(Transcribed page contents)
* * * *
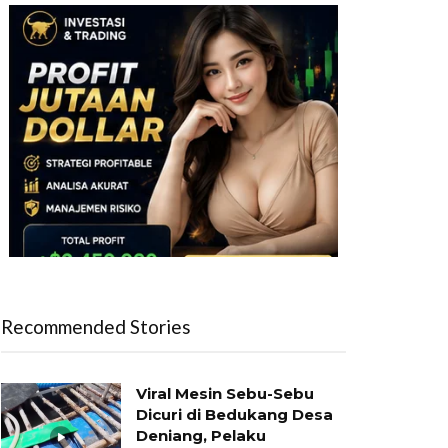
Recommended Stories
Viral Mesin Sebu-Sebu
Dicuri di Bedukang Desa
Deniang, Pelaku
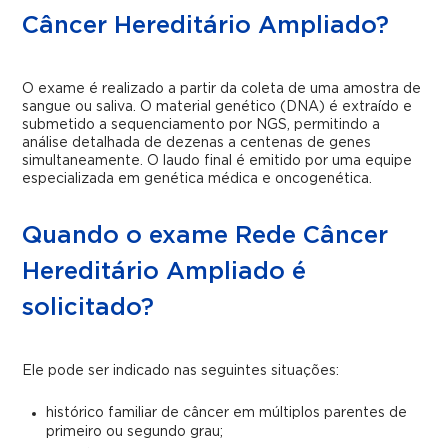
Câncer Hereditário Ampliado?
O exame é realizado a partir da coleta de uma amostra de
sangue ou saliva. O material genético (DNA) é extraído e
submetido a sequenciamento por NGS, permitindo a
análise detalhada de dezenas a centenas de genes
simultaneamente. O laudo final é emitido por uma equipe
especializada em genética médica e oncogenética.
Quando o exame Rede Câncer
Hereditário Ampliado é
solicitado?
Ele pode ser indicado nas seguintes situações:
histórico familiar de câncer em múltiplos parentes de
primeiro ou segundo grau;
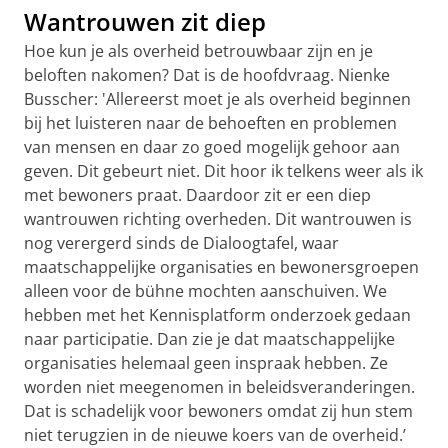
Wantrouwen zit diep
Hoe kun je als overheid betrouwbaar zijn en je
beloften nakomen? Dat is de hoofdvraag. Nienke
Busscher: 'Allereerst moet je als overheid beginnen
bij het luisteren naar de behoeften en problemen
van mensen en daar zo goed mogelijk gehoor aan
geven. Dit gebeurt niet. Dit hoor ik telkens weer als ik
met bewoners praat. Daardoor zit er een diep
wantrouwen richting overheden. Dit wantrouwen is
nog verergerd sinds de Dialoogtafel, waar
maatschappelijke organisaties en bewonersgroepen
alleen voor de bühne mochten aanschuiven. We
hebben met het Kennisplatform onderzoek gedaan
naar participatie. Dan zie je dat maatschappelijke
organisaties helemaal geen inspraak hebben. Ze
worden niet meegenomen in beleidsveranderingen.
Dat is schadelijk voor bewoners omdat zij hun stem
niet terugzien in de nieuwe koers van de overheid.’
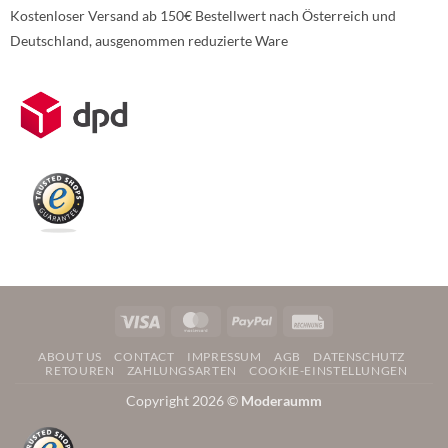
Kostenloser Versand ab 150€ Bestellwert nach Österreich und
Deutschland, ausgenommen reduzierte Ware
Weitere Informationen über den gesperrten Inhalt.
Visa
MasterCard
PayPal
Rechung
ABOUT US
CONTACT
IMPRESSUM
AGB
DATENSCHUTZ
RETOUREN
ZAHLUNGSARTEN
COOKIE-EINSTELLUNGEN
Copyright 2026 ©
Moderaumm
Weitere Informationen über den gesperrten Inhalt.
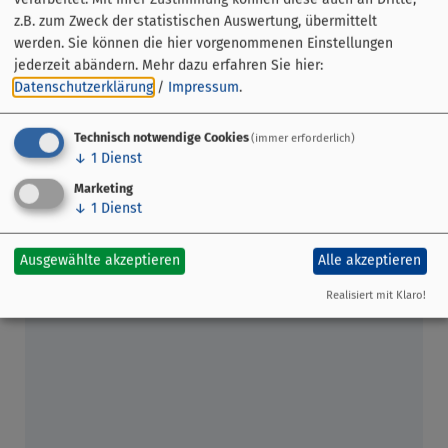
Sortiment an Produkten: Obst, Gemüse, Spargel, Kräuter,
z.B. zum Zweck der statistischen Auswertung, übermittelt
Oliven, Blumen, Pflanzen, Gestecke, Essig, Öl, Obstsäfte,
werden. Sie können die hier vorgenommenen Einstellungen
Bio-Produkte, Süßwasser- und Meeresfisch, Fleisch,
jederzeit abändern.
Mehr dazu erfahren Sie hier:
Wurst, Wildprodukte, Käse, Molkereiprodukte, Eier,
Datenschutzerklärung
/
Impressum
.
Nudeln, Antipasti, Brot und Gebäck, Weine, Destillate,
Brände, Liköre, Imkereiprodukte, Kaffee, Imbisse und
Technisch notwendige Cookies
(immer erforderlich)
Snacks und vieles mehr.
↓
1
Dienst
Marketing
↓
1
Dienst
Ausgewählte akzeptieren
Alle akzeptieren
Realisiert mit Klaro!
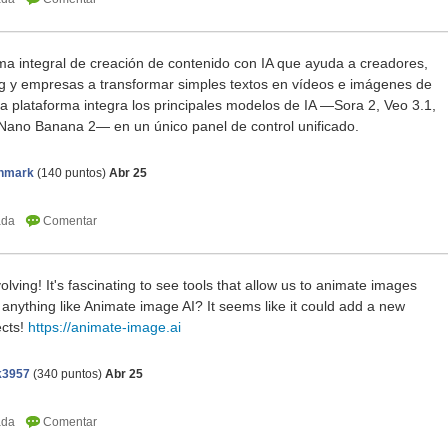
ma integral de creación de contenido con IA que ayuda a creadores,
ng y empresas a transformar simples textos en vídeos e imágenes de
ra plataforma integra los principales modelos de IA —Sora 2, Veo 3.1,
 Nano Banana 2— en un único panel de control unificado.
nmark
(
140
puntos)
Abr 25
olving! It's fascinating to see tools that allow us to animate images
d anything like Animate image AI? It seems like it could add a new
ects!
https://animate-image.ai
k3957
(
340
puntos)
Abr 25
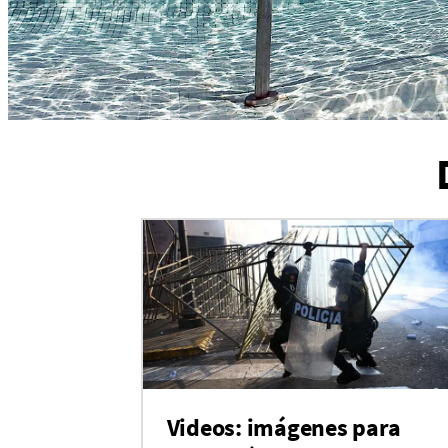
Videos: imágenes para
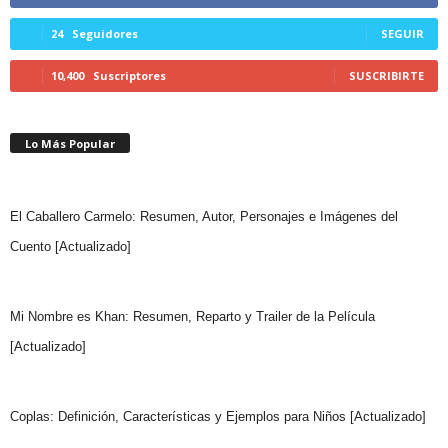
24
Seguidores
SEGUIR
10,400
Suscriptores
SUSCRIBIRTE
Lo Más Popular
El Caballero Carmelo: Resumen, Autor, Personajes e Imágenes del
Cuento [Actualizado]
Mi Nombre es Khan: Resumen, Reparto y Trailer de la Película
[Actualizado]
Coplas: Definición, Características y Ejemplos para Niños [Actualizado]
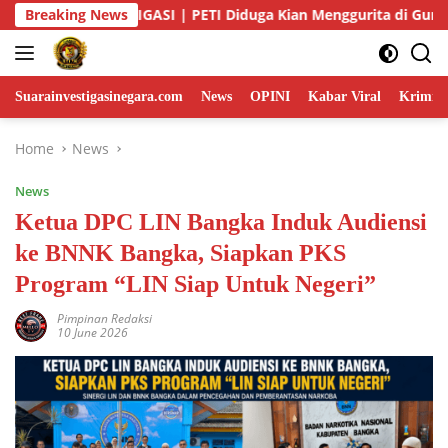
Skip
Kian Menggurita di Gunung Tagin, Siapa yang Bermain? Aparat D
Breaking News
to
content
Suarainvestigasinegara.com
News
OPINI
Kabar Viral
Krimina
Home
News
News
Ketua DPC LIN Bangka Induk Audiensi
ke BNNK Bangka, Siapkan PKS
Program “LIN Siap Untuk Negeri”
Pimpinan Redaksi
10 June 2026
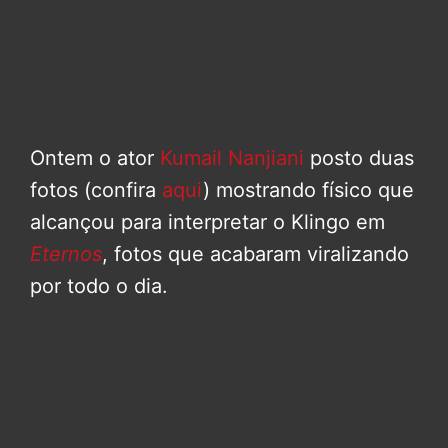
Ontem o ator
Kumail Nanjiani
posto duas
fotos (confira
aqui
) mostrando físico que
alcançou para interpretar o Klingo em
Eternos
, fotos que acabaram viralizando
por todo o dia.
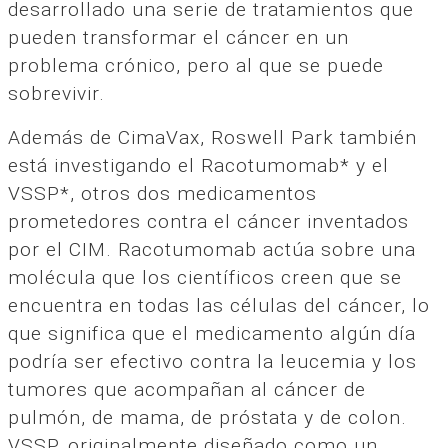
desarrollado una serie de tratamientos que
pueden transformar el cáncer en un
problema crónico, pero al que se puede
sobrevivir.
Además de CimaVax, Roswell Park también
está investigando el Racotumomab* y el
VSSP*, otros dos medicamentos
prometedores contra el cáncer inventados
por el CIM. Racotumomab actúa sobre una
molécula que los científicos creen que se
encuentra en todas las células del cáncer, lo
que significa que el medicamento algún día
podría ser efectivo contra la leucemia y los
tumores que acompañan al cáncer de
pulmón, de mama, de próstata y de colon.
VSSP, originalmente diseñado como un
* * * *
**Your instructions**
From the records above, give again only the part that opens with the line containing "jederzeit abändern." and closes with the line containing "Suscriptores". Keep both ends but drop the pictures.

**Answer section**
jederzeit abändern.
Mehr dazu erfahren Sie hier:
Wurst, Wildprodukte, Käse, Molkereiprodukte, Eier,
Datenschutzerklärung
/
Impressum
.
Nudeln, Antipasti, Brot und Gebäck, Weine, Destillate,
Brände, Liköre, Imkereiprodukte, Kaffee, Imbisse und
Technisch notwendige Cookies
(immer erforderlich)
Snacks und vieles mehr.
↓
1
Dienst
Marketing
↓
1
Dienst
Ausgewählte akzeptieren
Alle akzeptieren
Realisiert mit Klaro!
ma integral de creación de contenido con IA que ayuda a creadores,
ng y empresas a transformar simples textos en vídeos e imágenes de
ra plataforma integra los principales modelos de IA —Sora 2, Veo 3.1,
 Nano Banana 2— en un único panel de control unificado.
nmark
(
140
puntos)
Abr 25
olving! It's fascinating to see tools that allow us to animate images
d anything like Animate image AI? It seems like it could add a new
ects!
https://animate-image.ai
k3957
(
340
puntos)
Abr 25
Videos: imágenes para
24
Seguidores
SEGUIR
10,400
Suscriptores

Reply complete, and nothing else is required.